Even if we have very elderly or very sick loved ones and know that the time is near, it seems eerie and sacrilegious to think about preparing an obituary while they are still living, perhaps even tempting fate and hastening death!
None of us, hopefully, will have to write a lot of obituaries. I’ve written them for my parents, but they or their siblings wrote them for my grandparents, and the rest of my relatives have nearer loved ones to whom that task will fall.
Yet in the process of compiling the new Babson Genealogy I have been reading hundreds of obituaries and have gained new respect for the art and science of a well-written obituary.
As I see it, obituaries fall into at least four categories:
First, no obituary – just a death notice leaving one to wonder whether the departed had no one to write the obituary or whether the survivors simply felt “the least said the better.”
Second, the “book” obituary containing everything the person did in an entire lifetime – profession, education, charitable work, awards, world travel, hobbies, and more.

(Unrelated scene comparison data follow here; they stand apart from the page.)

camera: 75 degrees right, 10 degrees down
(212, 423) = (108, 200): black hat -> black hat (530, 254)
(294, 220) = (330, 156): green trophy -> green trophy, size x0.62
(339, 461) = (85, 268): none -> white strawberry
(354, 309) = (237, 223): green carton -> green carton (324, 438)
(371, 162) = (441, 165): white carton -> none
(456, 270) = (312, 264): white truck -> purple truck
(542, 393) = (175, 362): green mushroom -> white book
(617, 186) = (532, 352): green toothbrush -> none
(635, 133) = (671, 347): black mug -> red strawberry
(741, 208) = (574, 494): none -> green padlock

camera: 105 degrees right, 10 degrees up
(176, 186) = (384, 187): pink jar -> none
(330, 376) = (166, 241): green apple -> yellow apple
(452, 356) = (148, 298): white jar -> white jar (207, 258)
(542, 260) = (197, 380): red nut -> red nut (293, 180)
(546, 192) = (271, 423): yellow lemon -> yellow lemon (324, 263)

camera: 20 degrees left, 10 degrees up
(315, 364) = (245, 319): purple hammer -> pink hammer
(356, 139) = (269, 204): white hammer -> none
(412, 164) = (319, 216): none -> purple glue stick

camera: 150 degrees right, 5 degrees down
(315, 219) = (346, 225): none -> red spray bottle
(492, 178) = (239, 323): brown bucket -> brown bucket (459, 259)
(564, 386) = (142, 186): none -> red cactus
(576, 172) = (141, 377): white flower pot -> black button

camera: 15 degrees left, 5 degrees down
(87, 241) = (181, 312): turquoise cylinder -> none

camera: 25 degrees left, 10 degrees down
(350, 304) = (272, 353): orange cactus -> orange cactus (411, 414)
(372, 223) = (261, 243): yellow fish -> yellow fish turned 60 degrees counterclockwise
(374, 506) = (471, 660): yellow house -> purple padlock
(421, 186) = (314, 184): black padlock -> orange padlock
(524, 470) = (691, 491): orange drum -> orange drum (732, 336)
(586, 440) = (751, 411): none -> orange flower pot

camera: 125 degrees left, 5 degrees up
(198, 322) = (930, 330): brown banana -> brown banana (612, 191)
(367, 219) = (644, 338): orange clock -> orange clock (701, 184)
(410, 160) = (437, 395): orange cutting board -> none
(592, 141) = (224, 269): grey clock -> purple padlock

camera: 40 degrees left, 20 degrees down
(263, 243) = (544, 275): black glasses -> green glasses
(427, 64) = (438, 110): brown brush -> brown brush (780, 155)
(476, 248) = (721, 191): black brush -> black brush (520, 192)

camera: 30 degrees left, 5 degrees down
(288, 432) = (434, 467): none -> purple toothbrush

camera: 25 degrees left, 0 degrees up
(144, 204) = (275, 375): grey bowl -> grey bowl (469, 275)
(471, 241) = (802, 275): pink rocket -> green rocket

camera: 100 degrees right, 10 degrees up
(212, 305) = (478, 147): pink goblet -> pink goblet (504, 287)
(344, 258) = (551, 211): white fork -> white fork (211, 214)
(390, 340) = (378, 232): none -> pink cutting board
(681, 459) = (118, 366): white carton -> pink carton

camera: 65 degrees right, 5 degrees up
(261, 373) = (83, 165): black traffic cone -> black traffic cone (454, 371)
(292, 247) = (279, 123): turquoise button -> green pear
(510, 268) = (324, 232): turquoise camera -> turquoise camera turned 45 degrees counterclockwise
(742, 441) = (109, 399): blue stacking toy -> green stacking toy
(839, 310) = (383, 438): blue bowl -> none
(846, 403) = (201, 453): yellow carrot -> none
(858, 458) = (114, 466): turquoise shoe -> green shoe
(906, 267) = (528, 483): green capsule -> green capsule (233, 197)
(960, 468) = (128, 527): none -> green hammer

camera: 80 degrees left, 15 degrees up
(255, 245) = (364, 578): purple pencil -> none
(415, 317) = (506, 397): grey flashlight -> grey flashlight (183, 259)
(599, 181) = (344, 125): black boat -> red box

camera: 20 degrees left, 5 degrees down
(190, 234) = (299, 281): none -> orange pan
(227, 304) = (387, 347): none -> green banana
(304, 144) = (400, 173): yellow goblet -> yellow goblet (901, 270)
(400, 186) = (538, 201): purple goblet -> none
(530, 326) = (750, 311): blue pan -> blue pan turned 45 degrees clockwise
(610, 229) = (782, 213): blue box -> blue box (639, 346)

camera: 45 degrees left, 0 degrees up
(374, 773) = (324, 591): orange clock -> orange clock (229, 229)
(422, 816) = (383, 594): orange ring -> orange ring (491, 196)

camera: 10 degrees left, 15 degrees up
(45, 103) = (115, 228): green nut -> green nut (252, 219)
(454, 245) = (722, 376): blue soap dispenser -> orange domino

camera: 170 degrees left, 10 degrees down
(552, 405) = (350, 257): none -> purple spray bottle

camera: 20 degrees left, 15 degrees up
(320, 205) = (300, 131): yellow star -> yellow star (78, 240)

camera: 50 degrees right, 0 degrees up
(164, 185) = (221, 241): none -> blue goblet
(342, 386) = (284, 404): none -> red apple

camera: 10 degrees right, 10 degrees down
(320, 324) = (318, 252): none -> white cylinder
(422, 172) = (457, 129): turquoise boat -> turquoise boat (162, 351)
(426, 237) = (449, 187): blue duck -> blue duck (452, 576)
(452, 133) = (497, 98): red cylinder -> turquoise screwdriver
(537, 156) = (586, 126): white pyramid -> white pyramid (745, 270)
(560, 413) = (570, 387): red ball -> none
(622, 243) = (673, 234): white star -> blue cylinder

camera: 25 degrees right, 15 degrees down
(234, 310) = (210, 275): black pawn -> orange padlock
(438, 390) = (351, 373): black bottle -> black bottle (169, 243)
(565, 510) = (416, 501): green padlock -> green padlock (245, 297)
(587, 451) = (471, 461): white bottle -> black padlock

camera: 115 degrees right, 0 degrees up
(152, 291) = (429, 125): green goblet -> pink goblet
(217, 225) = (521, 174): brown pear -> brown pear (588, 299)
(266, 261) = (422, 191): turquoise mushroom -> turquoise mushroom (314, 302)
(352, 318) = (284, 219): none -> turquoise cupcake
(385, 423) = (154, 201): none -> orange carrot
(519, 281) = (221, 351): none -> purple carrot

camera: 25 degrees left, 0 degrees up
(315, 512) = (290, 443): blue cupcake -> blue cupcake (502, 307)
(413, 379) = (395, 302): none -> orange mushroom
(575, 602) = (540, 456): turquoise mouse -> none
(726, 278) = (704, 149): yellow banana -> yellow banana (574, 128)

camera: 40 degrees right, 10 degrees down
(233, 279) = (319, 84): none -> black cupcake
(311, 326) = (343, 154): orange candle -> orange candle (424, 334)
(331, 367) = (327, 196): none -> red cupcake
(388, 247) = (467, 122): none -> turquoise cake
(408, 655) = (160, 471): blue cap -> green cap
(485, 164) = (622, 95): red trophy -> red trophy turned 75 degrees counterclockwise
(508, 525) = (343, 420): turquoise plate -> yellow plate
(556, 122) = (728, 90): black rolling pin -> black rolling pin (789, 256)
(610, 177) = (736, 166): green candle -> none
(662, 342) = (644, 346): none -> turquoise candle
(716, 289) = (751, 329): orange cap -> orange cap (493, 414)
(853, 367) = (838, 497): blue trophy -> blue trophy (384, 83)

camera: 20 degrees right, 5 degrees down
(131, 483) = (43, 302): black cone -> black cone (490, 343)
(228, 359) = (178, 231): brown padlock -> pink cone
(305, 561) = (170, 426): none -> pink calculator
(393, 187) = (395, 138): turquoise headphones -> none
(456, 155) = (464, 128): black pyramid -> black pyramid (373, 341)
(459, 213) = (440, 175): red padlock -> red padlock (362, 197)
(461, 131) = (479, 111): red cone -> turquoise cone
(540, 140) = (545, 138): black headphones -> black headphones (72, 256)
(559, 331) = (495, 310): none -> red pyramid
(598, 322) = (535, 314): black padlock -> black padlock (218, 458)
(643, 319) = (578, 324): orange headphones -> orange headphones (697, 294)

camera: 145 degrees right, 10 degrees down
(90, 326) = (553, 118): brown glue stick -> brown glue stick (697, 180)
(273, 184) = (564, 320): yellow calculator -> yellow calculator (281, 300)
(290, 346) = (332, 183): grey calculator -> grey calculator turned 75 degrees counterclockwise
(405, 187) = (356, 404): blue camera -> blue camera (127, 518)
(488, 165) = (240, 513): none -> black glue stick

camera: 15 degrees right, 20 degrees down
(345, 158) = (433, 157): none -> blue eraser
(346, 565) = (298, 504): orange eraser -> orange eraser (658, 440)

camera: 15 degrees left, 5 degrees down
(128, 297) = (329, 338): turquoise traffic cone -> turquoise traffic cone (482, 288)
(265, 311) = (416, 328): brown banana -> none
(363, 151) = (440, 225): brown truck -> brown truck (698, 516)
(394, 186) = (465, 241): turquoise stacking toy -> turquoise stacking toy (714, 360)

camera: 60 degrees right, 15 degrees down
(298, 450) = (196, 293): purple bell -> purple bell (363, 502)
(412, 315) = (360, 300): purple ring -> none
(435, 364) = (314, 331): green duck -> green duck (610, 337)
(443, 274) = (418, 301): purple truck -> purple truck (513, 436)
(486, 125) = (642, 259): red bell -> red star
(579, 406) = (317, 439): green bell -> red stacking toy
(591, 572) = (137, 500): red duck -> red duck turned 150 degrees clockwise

Third, the “just the facts” obituary – when and where born, names of survivors, short notes like “she worked as a checker at Wal-Mart” and the like. These usually will give names of surviving children, but only state the number of surviving grandchildren without naming them, or just give their first names without identifying the parents of Johnny, Jimmy, and Jane.[1]
Fourth is the ideal obituary, from a genealogical standpoint, at least. This gives all of the pertinent facts of birth, marriage, death and burial, full names and relationships of all survivors including their towns of residence, names of predeceased near relatives – spouses, parents, children – and biographical information that pays loving tribute to the person’s life, not necessarily to their resume.
For this type of obituary someone has to put some effort and thought into gathering information ahead of time. Looking back, the obituaries I wrote for my parents were “just the facts” types, despite having had plenty of time to think about it – Mother was 99½ when she died, and Dad 97, so no excuses that it was unexpected. Yet as I hastily typed the facts for the funeral home administrator on the days that arrangements were made, my brain was just not up to the task. It’s not that I did a bad job, it’s just that I might have done better if I could have found a way to prepare.
As for my own obituary, I won’t be writing it, but I will be leaving hints.
[1] Of course, newspapers limit space and/or charge by the word for obituaries, which usually precludes naming all eighteen grandchildren, but times are changing with digital editions of newspapers, funeral home websites, and even dedicated websites just for obituaries.